Impact of demonetisation in India:
Although there were several positive stories that broke because of demonetisation such as increase in digital payments, cashless transactions, increase in demand for credit card swipe machines (as reported by Bloomberg Quint) among others, there were several others impact that created a major concern across the country.


Economy Cost:
report published by India Ratings, a research firm on December 1, 2016,shows that the economic cost of demonetisation will be around Rs 1.5 trillion for FY-2017 and that the step taken (demonetising Rs 500 and Rs 1000 notes) will curb only 12 percent of the black economy. Which means, 88 percent of the black money would still remain.


GDP Growth to slide down to three year low:
The India Ratings report also lowered its GDP growth forecast for FY17 to 6.8, 97 basis points (bp), lower than its earlier projection. The analysis also states that the GDP component that would be the worst hit was the Gross Fixed Capital Formation (GFCF) and the same is expected to grow at two percent, 305 bp lower than the research firm’s earlier projection.


Consumption growth hit hard, Retail Inflation Tanks Sharper:
The report cash crunch is taking its toll on consumption demand, due to which Private Final Consumption Expenditure(PFCE) is now expected to grow at 7.5 percent, down 89bp from the reach firms’ earlier projection. 

On the other hand, the reach company projected the industrial and services GVA to grow at 5.0% and 9.2 percent, lower by 222bp and 21 bp, respectively on the consumption side from the company’s earlier projection.

report published by Edelweiss, a research company, stated that the consumer price inflation hit a record low at 3.63 percent in the month of November 2016, compared to October 2016, which was at 4.2 percent. Food Inflation also had witnessed landslide in the Edelweiss report with a decline of as much as 60 bp. While the Reserve Bank of India (RBI) kept the rates unchanged in its monetary policy review in December, 2017, the report further predicted that the RBI may keep things unchanged till its next monetary policy meeting which is scheduled in February 2017.


Additional risks for microfinance sectors:
On November 17, 2016, Bloomberg Quint reported that microfinance companies faced increase in risk of over-leveraged borrowers, according to a new report that was published by India Ratings, and that the government’s demonetisation move could get things even worse in the short-run.

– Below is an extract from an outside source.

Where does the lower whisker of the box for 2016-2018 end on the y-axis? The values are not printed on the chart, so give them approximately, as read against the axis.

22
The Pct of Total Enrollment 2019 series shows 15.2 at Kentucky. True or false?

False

Cash Crunch in ATM’s and Banks:
Several ATM’s across the country went out of cash although RBI informed that there is sufficient cash that every bank was allocated for. Many ATM’s either ended up only by having Rs 2000 notes or was completely out of cash. Maximum reports of cash crunch in Banks were also reported the initial days of December 2016, as many people headed to bank to withdraw money as salary was credited into their accounts. The news was reported by several media such as CNBC TV 18, CNN News 18 among other regional and national news television channels. The reports were also published in newspapers as banks went out of cash. There were also reports on violence in few places across the country as the banks and ATM’s went out of cash, particularly in the first week of December 2016 (the time during which salary is credited for majority of workers).

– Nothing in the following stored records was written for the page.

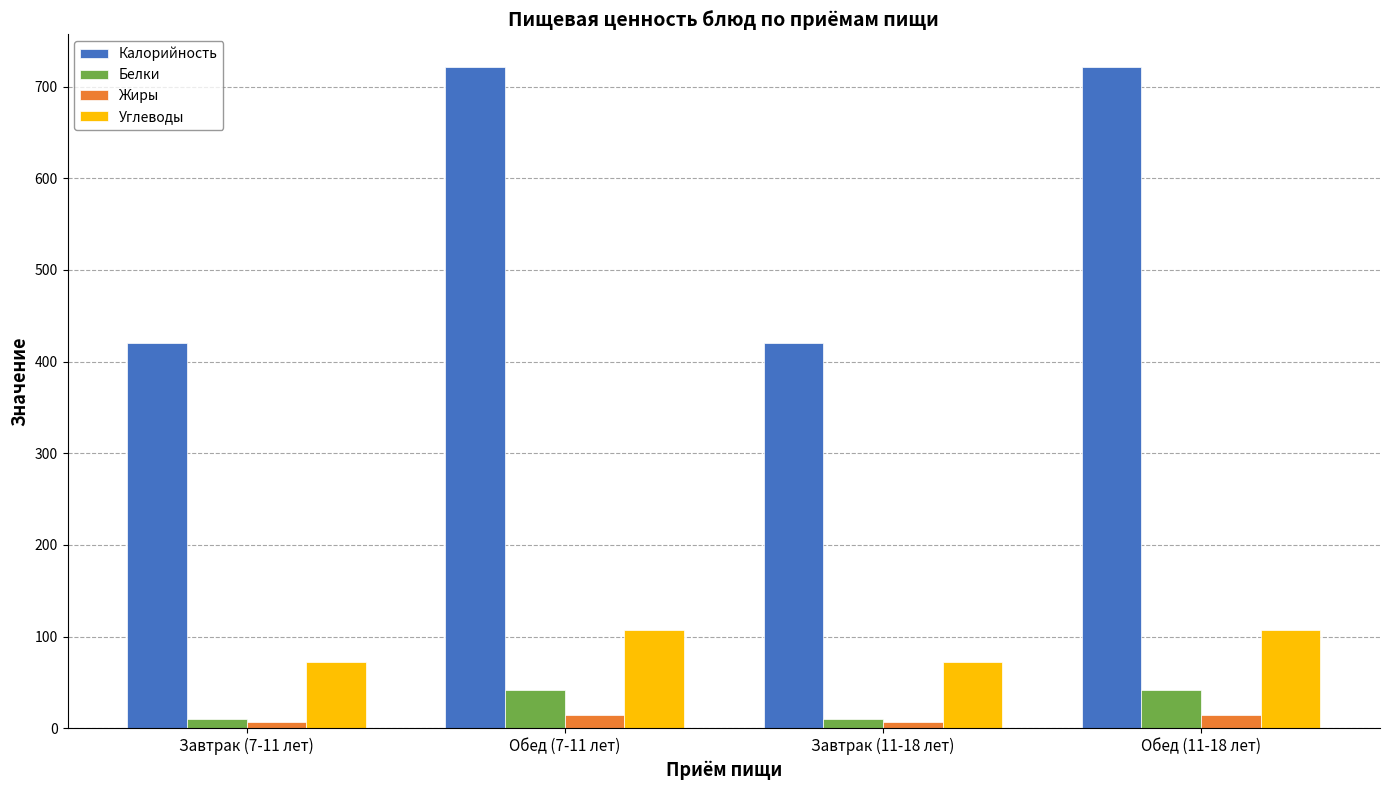

Is the value of Калорийность at Обед (11-18 лет) greater than the value of Белки at Завтрак (11-18 лет)?

Yes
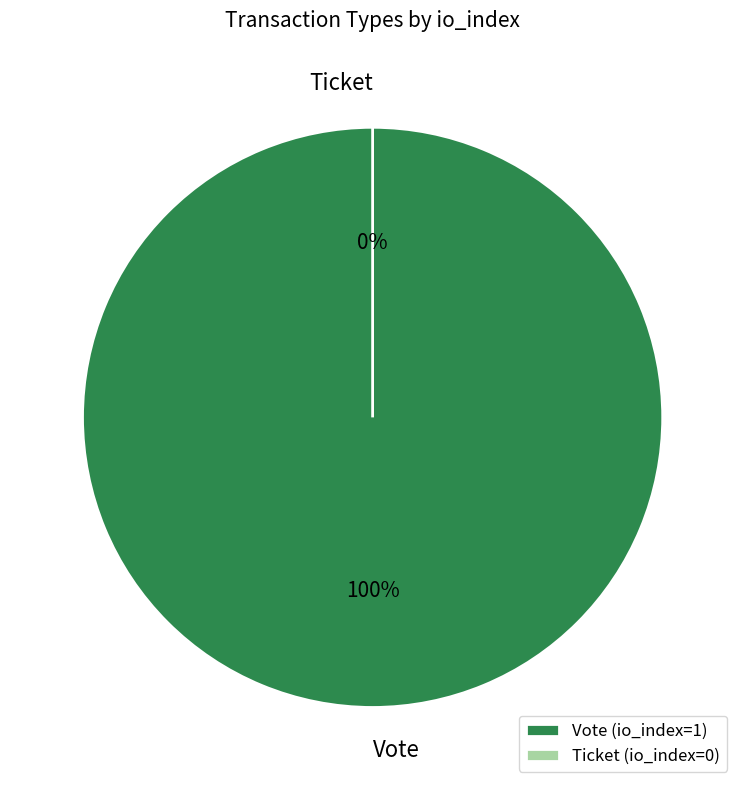

To the nearest percent, what is the difference between the Ticket and Vote slice percentages?

100%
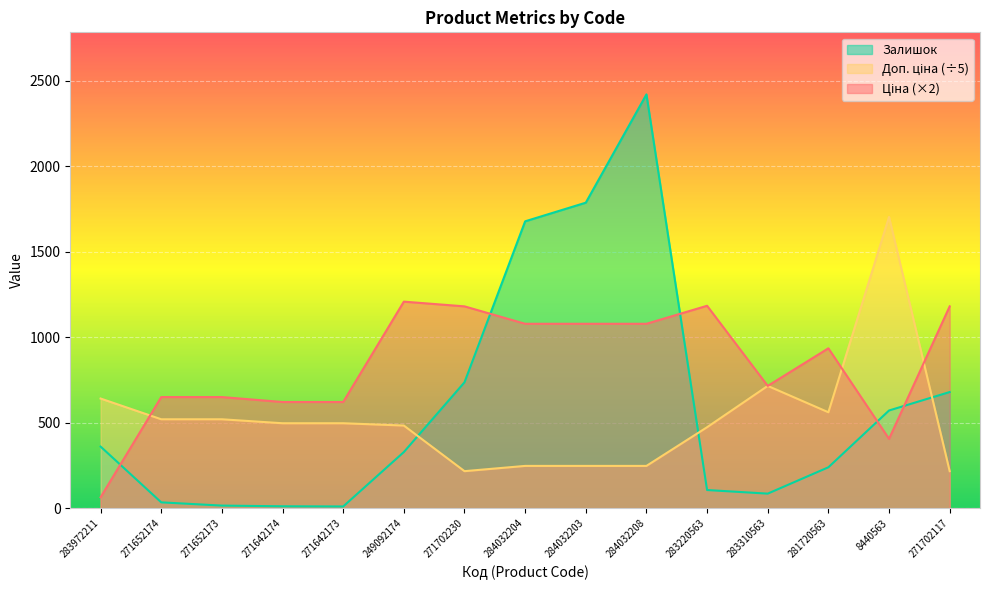

What is the value of the Залишок point at the 5th from the left?

10.0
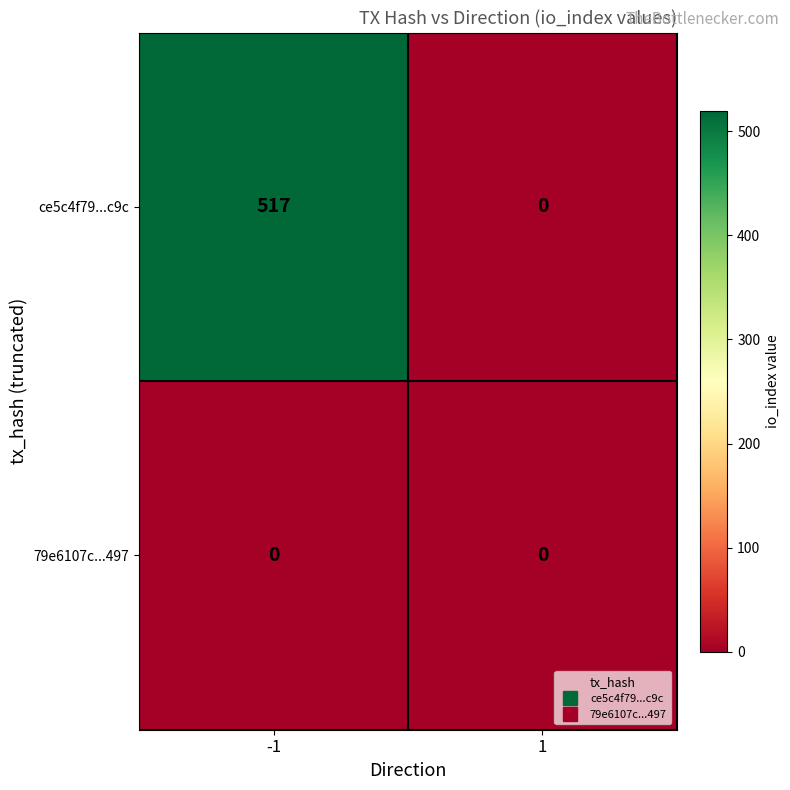

Which series has the largest total across all categories?

ce5c4f79...c9c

Depositing Black Money in Jan Dhan Accounts:
Reports broke by various media companies where in the Jan Dhan accounts became hyper active post note ban. Business Standard reported that the deposits have increased more than 50% in Jan Dhan accounts. An Odisha based media channel, Odisha Television Ltd., reported on police confirming that black money were being deposited in Jan Dhan accounts.


Reports of arrests of people withholding black money:
Several reports broke out on arrests of various people by Enforcement Directorate (ED) with related to black money laundering and that ED and CBI recovered several old notes.


Forceful wedding cancellations:
December, being the season of weddings, witnessed a lot of cancellation of weddings due to demonetisation. Economic Times reported on how weddings plans went in vain. Several other broadcast channels like CNN news 18, CNBC TV 18 among others also gave a ground report on how weddings were impacted due to demonetisation.